It was rainbowing for at least an hour on January 8th 2010. It was incredible.
The camera could not capture the vivid intensity and brightness.
Look into the mirror, look into your soul! – “Yosemitebear62”
Yosemitebear62 was also known as Paul “Bear” Vasquez. And, yes, you may well have seen this viral video before. Nearly 50 million people have, but it bears revisiting from time to time in order to relearn one thing: JOY.
The amateur video shows the view from Vazquez’s property into the skies above the Yosemite Valley on January 8, 2010. After moving away from several trees that interfere with the scene, Vazquez enjoys an unobstructed view of a semicircular double rainbow. Vasquez’s reaction captures his intense emotional excitement; he weeps with joy and moans ecstatically, uttering phrases such as “Double rainbow all the way across the sky,” “What does this mean?” and “Too much!”
Paul later confirmed he was completely sober but overcome with joy; once common to our childhood but growing rarer as life rolls by.

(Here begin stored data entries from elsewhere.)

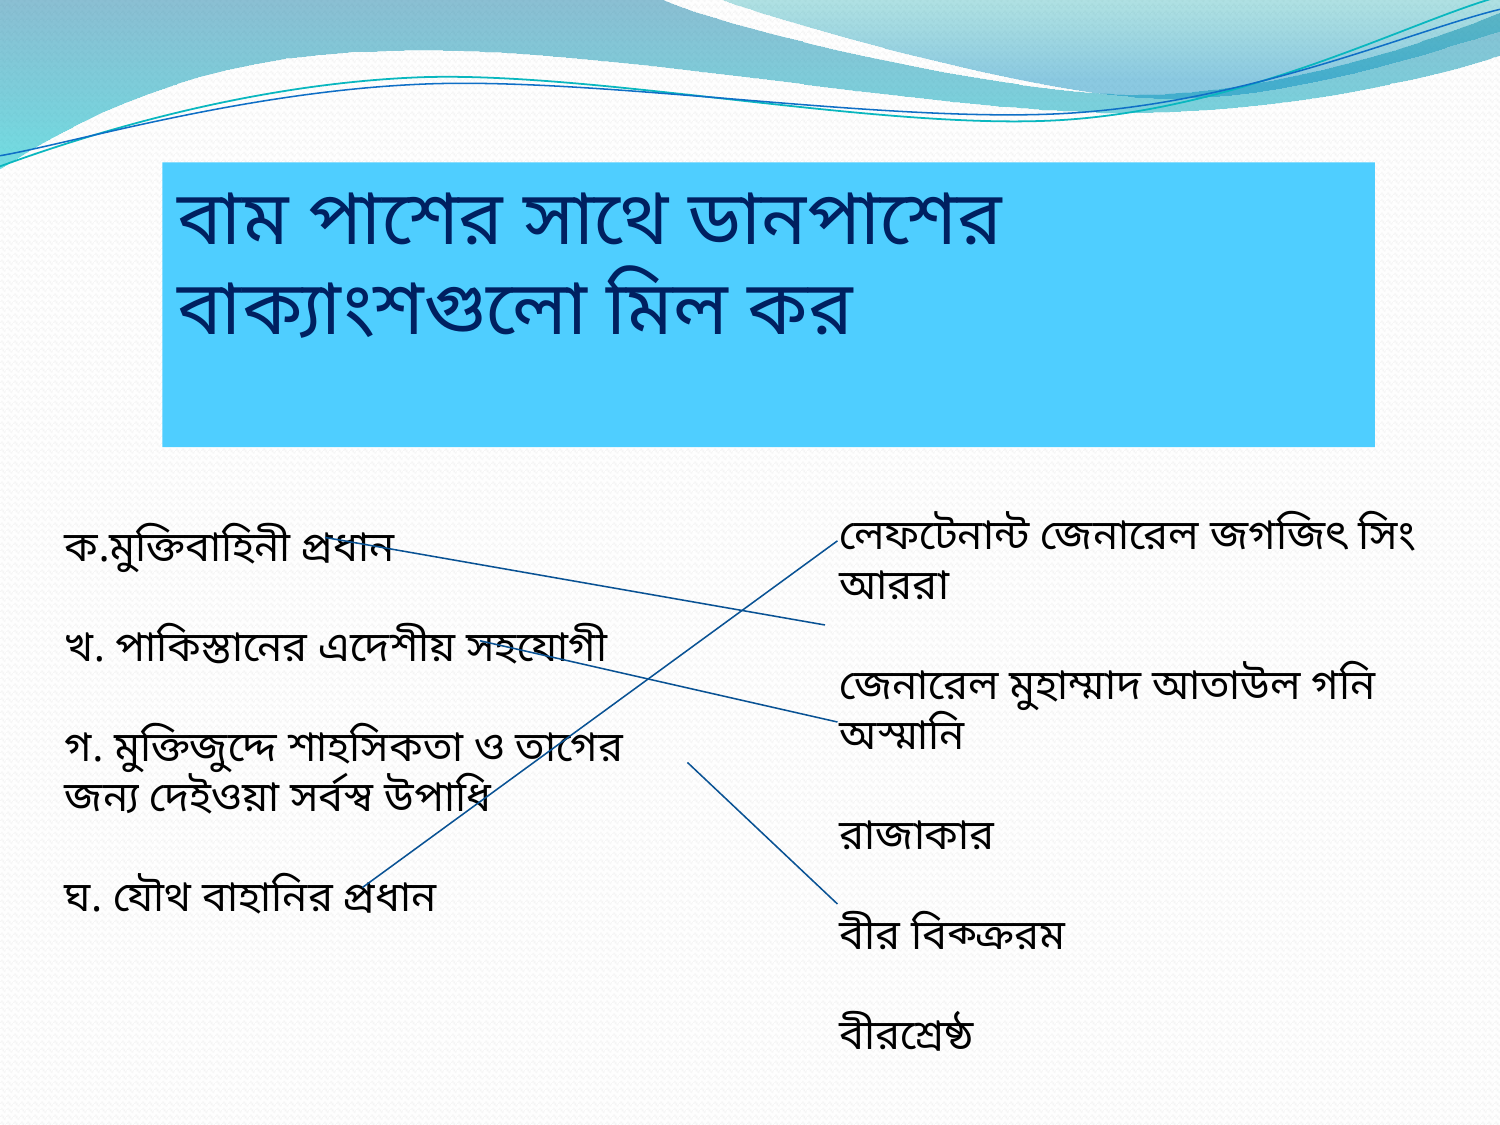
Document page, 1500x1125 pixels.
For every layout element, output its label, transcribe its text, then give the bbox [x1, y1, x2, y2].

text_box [362, 540, 838, 888]
text_box বাম পাশের সাথে ডানপাশের বাক্যাংশগুলো মিল কর [162, 162, 1375, 448]
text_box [687, 899, 838, 905]
text_box লেফটেনান্ট জেনারেল জগজিৎ সিং আররা জেনারেল মুহাম্মাদ আতাউল গনি অস্মানি রাজাকার বীর বিক্ক্ররম বীরশ্রেষ্ঠ [824, 500, 1438, 1065]
text_box ক.মুক্তিবাহিনী প্রধান খ. পাকিস্তানের এদেশীয় সহযোগী গ. মুক্তিজুদ্দে শাহসিকতা ও তাগের জন্য দেইওয়া সর্বস্ব উপাধি ঘ. যৌথ বাহানির প্রধান [49, 512, 725, 928]
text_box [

Unalloyed and unabashed joy in life is something we all are born with. Something innate in our response to being alive. Young children at play by themselves or others are subject to many many fits of joy. They can let the joy in life and creation explode out of them without a shred of self-consciousness They can also beam and move and speak and sing with quiet joy by themselves or with others. All children in childhood experience spontaneous joy.
Then, at some point, it stops.
At puberty? At the end of innocence? I don’t know. I only know that this Edenic feeling is at some point withdrawn from the sheaf of emotions we can call up at will, only to be given back from time to time and seldom at the time one would wish it.
I call it Joy, which is here a technical term and must be sharply distinguished both from Happiness and Pleasure. Joy (in my sense) has indeed one characteristic, and one only, in common with them; the fact that anyone who has experienced it will want it again… I doubt whether anyone who has tasted it would ever, if both were in his power, exchange it for all the pleasures in the world. But then Joy is never in our power and Pleasure often is.”
― C.S. Lewis, Surprised by Joy: The Shape of My Early Life
Maybe that is the real nature of the gift of joy; that it is a gift either contained within or wrapped around grace. And for such a gift we can only watch and wait.
Paul “Bear” Vasquez was the kind of soul that was open to joy and knew it when he was given it. I’m glad he’s over the top in spontaneous prayer. I am overjoyed that he can just let his feeling of joy out without a filter. I know there are a host of people who mock and sneer at Bear’s blue-collar tone and vocabulary. But Bear doesn’t need bigger words for his prayer. He just needs the power of his joy; a joy that is unrelenting.
“In a May 3, 2020, Facebook post, Vasquez spoke of feeling feverish and having trouble breathing. However, he refrained from going to a hospital, as he looked forward to reincarnating and “enjoying the ride”. On May 9, Vasquez died in the emergency room of John C. Fremont Hospital in Mariposa, California. “
Good for you Bear. You got a double rainbow out of the deal. That and getting 50 million people to share the sheer joy of it. Vaya con Dios, Vasquez. See you a little further down the road.